■ WHAT YOU NEED TO DO ■
Copy every line of the rows below verbatim, leaving out the pictures.

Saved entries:
################

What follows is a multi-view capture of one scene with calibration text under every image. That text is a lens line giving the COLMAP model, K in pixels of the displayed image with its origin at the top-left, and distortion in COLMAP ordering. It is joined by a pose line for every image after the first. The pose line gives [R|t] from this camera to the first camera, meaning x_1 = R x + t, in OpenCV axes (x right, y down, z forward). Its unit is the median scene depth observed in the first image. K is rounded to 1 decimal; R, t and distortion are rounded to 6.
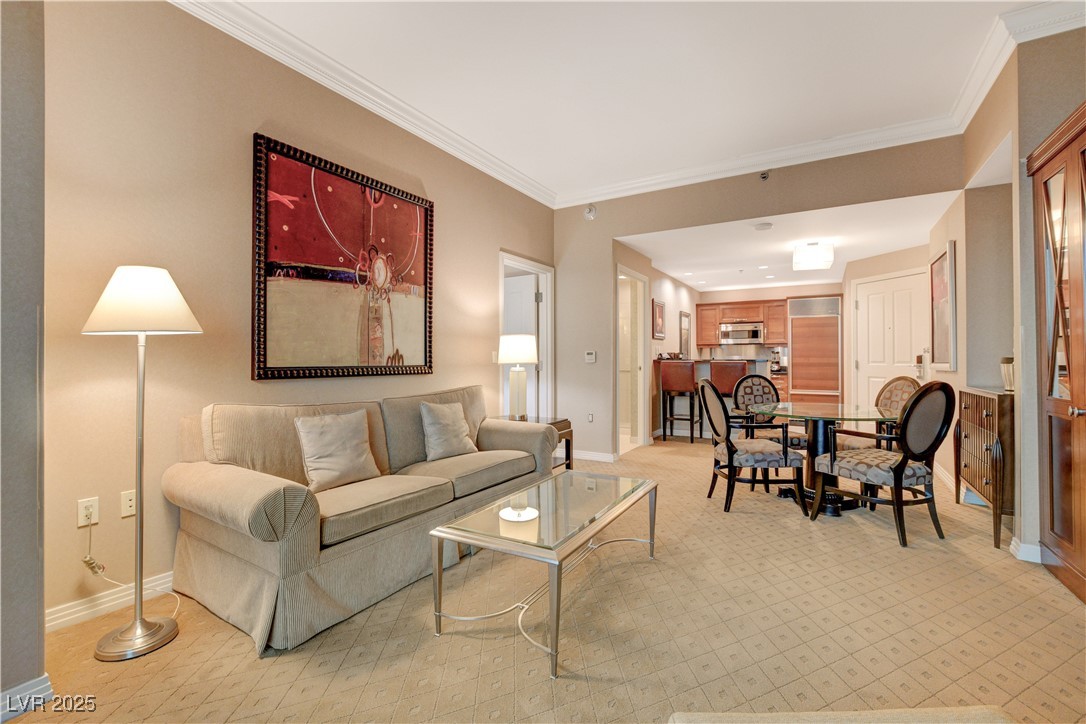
lens RADIAL K [[471.8, 0, 543.7], [0, 471.8, 363.0], [0, 0, 1]] dist [-0.023362, 0.008133]
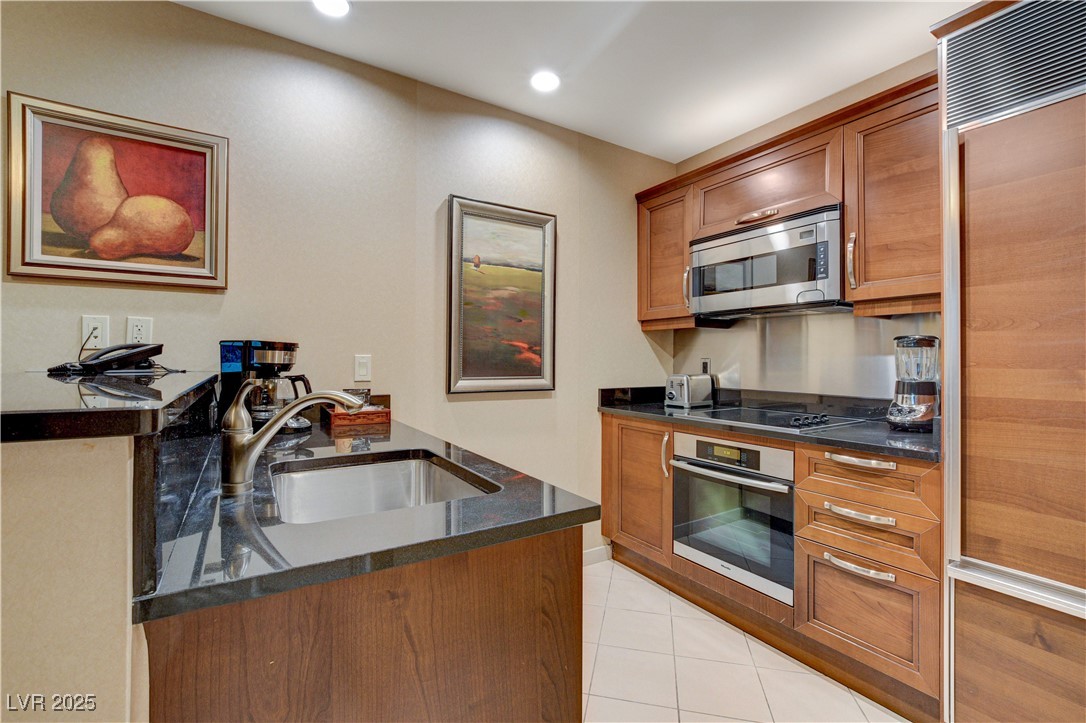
lens RADIAL K [[471.8, 0, 543.7], [0, 471.8, 362.5], [0, 0, 1]] dist [-0.023362, 0.008133]
pose [[0.893806, 0.008891, -0.448367, 0.672172], [-0.008767, 0.999959, 0.002354, -0.017738], [0.448369, 0.001827, 0.893847, 1.122708]]
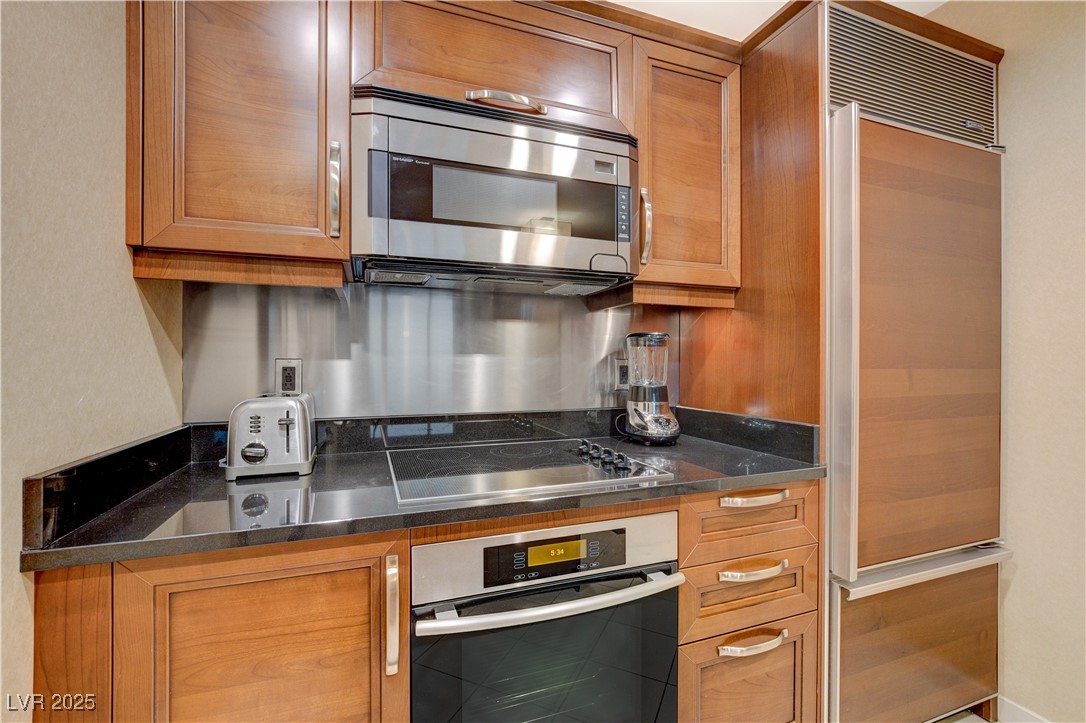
lens RADIAL K [[471.8, 0, 543.7], [0, 471.8, 362.5], [0, 0, 1]] dist [-0.023362, 0.008133]
pose [[0.620113, 0.002254, 0.784509, 0.491826], [0.003411, 0.999979, -0.005569, -0.018715], [-0.784505, 0.006130, 0.620092, 1.410000]]
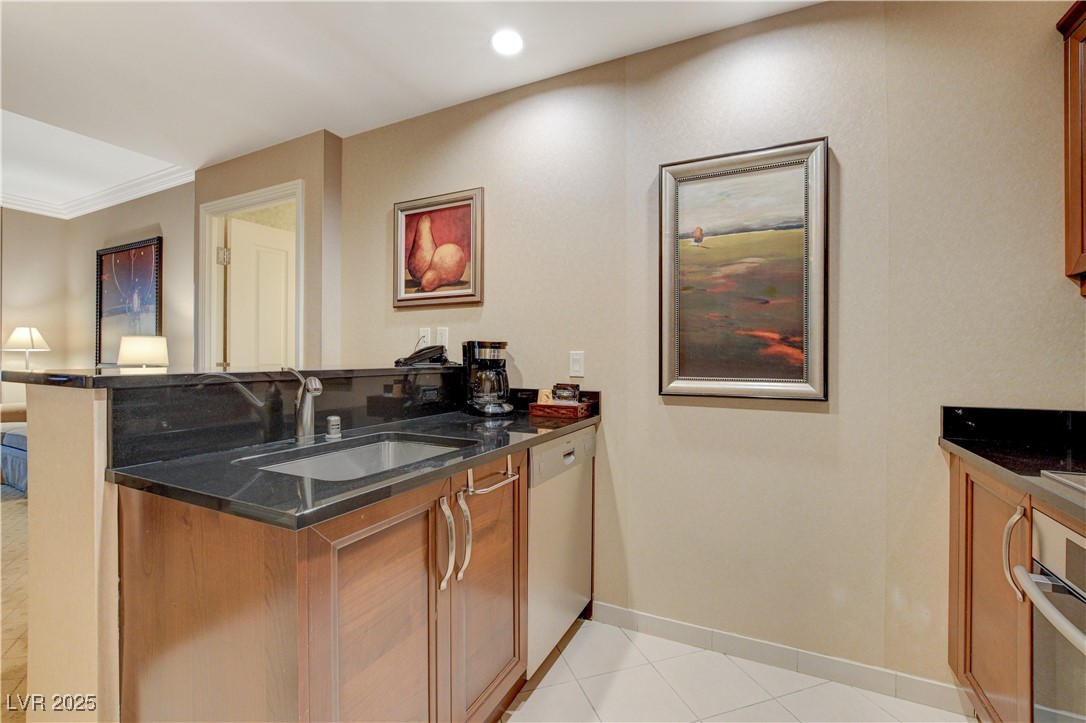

################

■ SOLUTION FOR THIS PROBLEM ■
What follows is a multi-view capture of one scene with calibration text under every image. That text is a lens line giving the COLMAP model, K in pixels of the displayed image with its origin at the top-left, and distortion in COLMAP ordering. It is joined by a pose line for every image after the first. The pose line gives [R|t] from this camera to the first camera, meaning x_1 = R x + t, in OpenCV axes (x right, y down, z forward). Its unit is the median scene depth observed in the first image. K is rounded to 1 decimal; R, t and distortion are rounded to 6.
lens RADIAL K [[471.8, 0, 543.7], [0, 471.8, 363.0], [0, 0, 1]] dist [-0.023362, 0.008133]
lens RADIAL K [[471.8, 0, 543.7], [0, 471.8, 362.5], [0, 0, 1]] dist [-0.023362, 0.008133]
pose [[0.893806, 0.008891, -0.448367, 0.672172], [-0.008767, 0.999959, 0.002354, -0.017738], [0.448369, 0.001827, 0.893847, 1.122708]]
lens RADIAL K [[471.8, 0, 543.7], [0, 471.8, 362.5], [0, 0, 1]] dist [-0.023362, 0.008133]
pose [[0.620113, 0.002254, 0.784509, 0.491826], [0.003411, 0.999979, -0.005569, -0.018715], [-0.784505, 0.006130, 0.620092, 1.410000]]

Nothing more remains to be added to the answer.